Raw data
•••

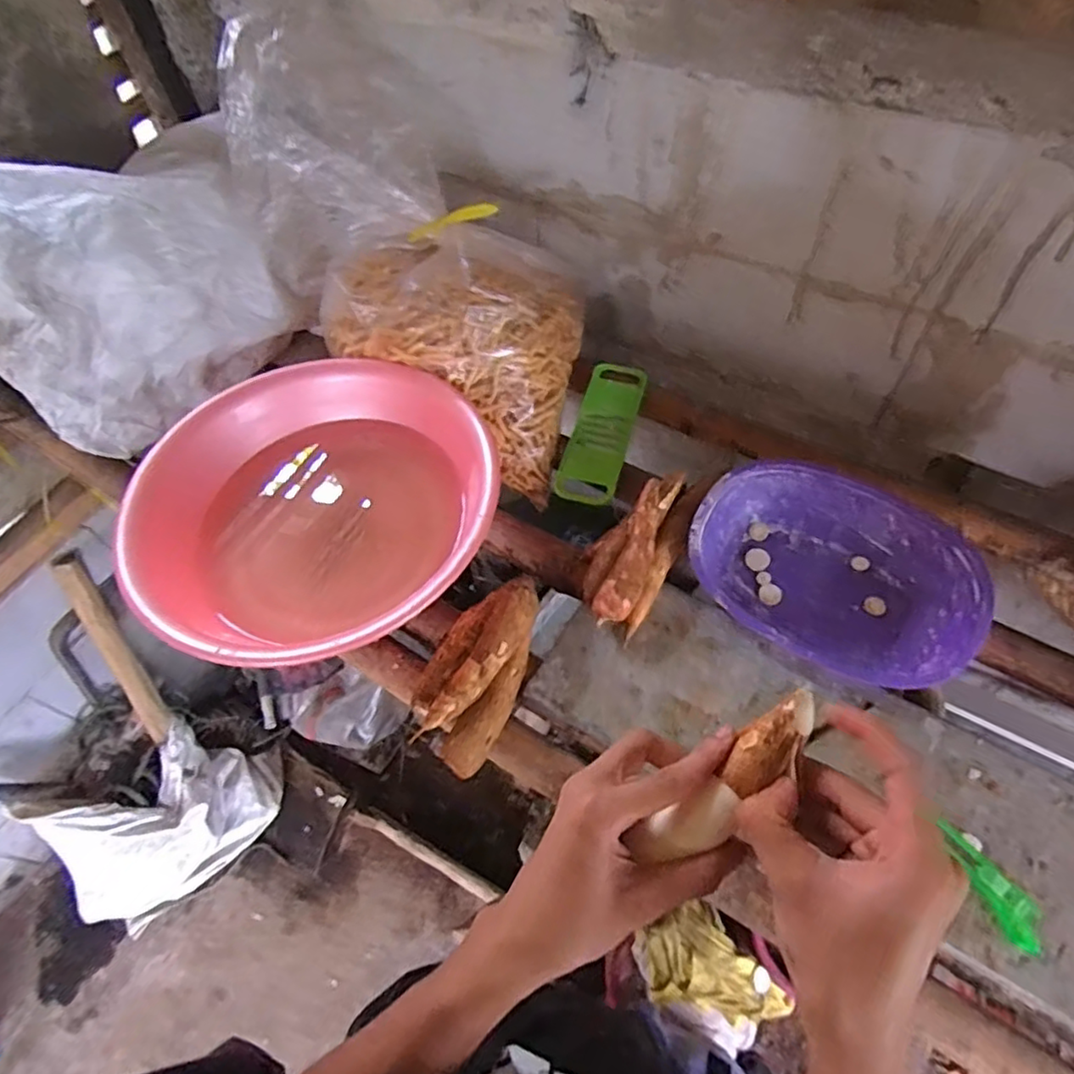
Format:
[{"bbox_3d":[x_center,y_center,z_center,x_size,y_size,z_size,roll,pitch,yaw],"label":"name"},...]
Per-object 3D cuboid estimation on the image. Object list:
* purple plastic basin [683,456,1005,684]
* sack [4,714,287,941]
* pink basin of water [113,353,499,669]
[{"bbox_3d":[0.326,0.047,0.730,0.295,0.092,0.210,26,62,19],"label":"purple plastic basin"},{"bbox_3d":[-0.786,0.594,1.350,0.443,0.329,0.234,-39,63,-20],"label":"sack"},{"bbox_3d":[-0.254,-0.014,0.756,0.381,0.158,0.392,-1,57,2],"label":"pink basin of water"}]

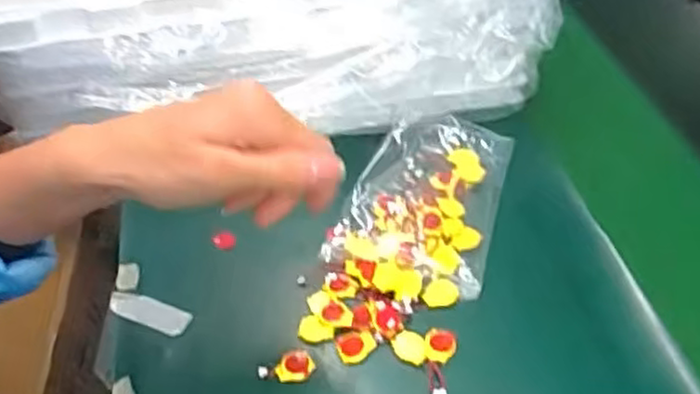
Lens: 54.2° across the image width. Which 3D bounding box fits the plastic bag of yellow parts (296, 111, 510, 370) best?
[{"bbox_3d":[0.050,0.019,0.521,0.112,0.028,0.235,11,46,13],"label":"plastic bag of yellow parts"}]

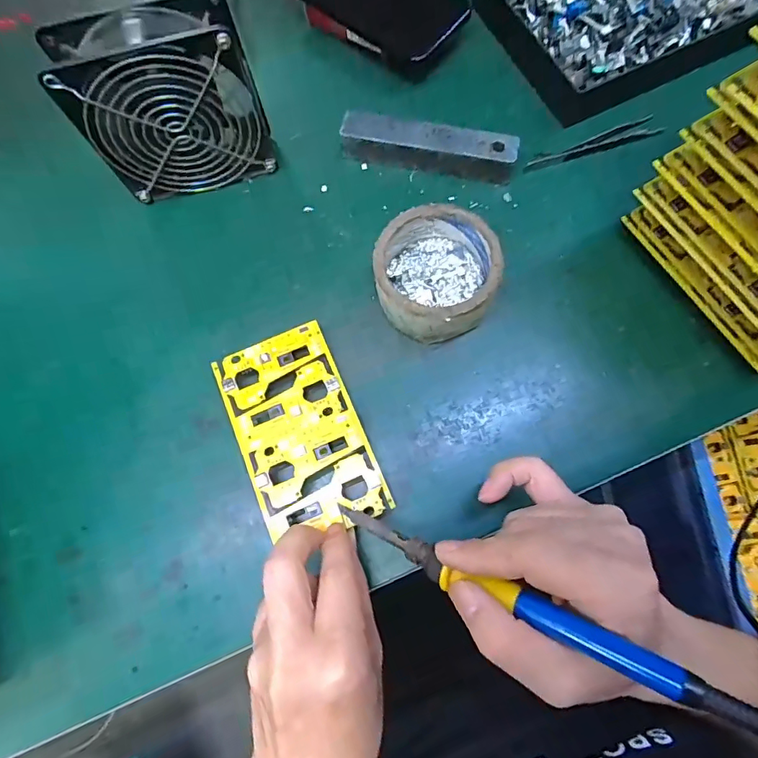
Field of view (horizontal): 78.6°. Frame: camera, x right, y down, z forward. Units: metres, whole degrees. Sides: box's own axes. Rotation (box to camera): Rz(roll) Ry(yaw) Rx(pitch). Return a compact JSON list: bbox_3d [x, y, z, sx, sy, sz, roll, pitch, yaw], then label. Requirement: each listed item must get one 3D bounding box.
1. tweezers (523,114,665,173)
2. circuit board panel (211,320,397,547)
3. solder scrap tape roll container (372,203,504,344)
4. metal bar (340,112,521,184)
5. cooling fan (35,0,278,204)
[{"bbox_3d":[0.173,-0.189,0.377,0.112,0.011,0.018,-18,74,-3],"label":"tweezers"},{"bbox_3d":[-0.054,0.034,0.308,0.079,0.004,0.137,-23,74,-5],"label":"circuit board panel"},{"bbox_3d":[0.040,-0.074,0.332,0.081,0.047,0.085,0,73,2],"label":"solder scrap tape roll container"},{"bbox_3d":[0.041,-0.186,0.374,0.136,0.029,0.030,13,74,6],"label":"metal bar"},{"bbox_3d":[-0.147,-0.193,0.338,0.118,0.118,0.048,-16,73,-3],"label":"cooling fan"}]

•••

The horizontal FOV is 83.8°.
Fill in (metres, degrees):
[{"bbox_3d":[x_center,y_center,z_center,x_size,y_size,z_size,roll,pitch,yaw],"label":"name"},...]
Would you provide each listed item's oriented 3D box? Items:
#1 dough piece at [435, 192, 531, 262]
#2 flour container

•••

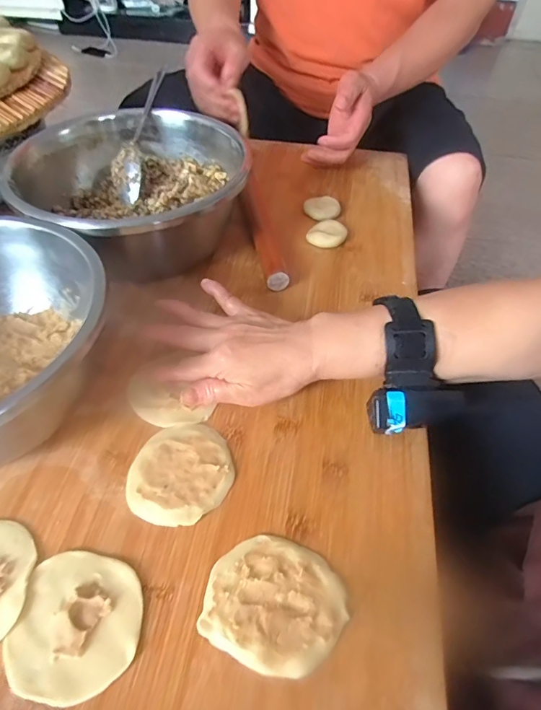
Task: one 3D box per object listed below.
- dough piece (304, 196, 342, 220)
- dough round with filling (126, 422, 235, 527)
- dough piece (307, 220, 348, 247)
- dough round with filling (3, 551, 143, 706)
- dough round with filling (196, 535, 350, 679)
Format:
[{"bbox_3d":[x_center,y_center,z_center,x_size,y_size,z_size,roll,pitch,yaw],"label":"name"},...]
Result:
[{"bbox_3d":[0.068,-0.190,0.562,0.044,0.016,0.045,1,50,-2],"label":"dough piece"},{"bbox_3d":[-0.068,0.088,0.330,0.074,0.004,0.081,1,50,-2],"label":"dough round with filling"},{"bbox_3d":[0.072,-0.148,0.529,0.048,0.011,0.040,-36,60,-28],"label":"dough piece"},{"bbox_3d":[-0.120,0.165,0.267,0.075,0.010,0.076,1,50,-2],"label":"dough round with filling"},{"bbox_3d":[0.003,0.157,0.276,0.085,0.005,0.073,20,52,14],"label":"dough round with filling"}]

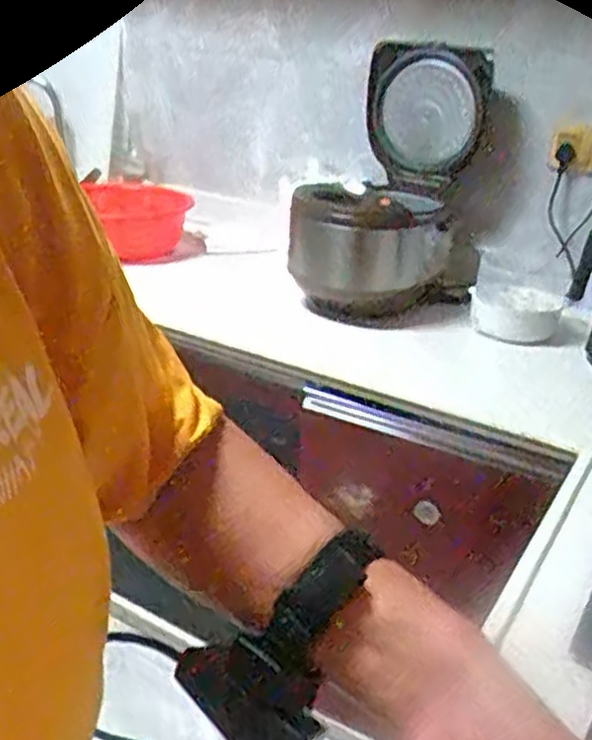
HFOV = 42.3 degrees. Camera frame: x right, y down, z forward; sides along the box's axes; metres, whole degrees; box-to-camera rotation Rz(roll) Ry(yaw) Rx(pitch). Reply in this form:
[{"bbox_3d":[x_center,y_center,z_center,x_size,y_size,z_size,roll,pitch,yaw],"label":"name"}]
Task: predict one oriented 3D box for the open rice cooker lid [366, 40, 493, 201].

•••

State only the count of lines above that hold the string "object".

Reply to the task
2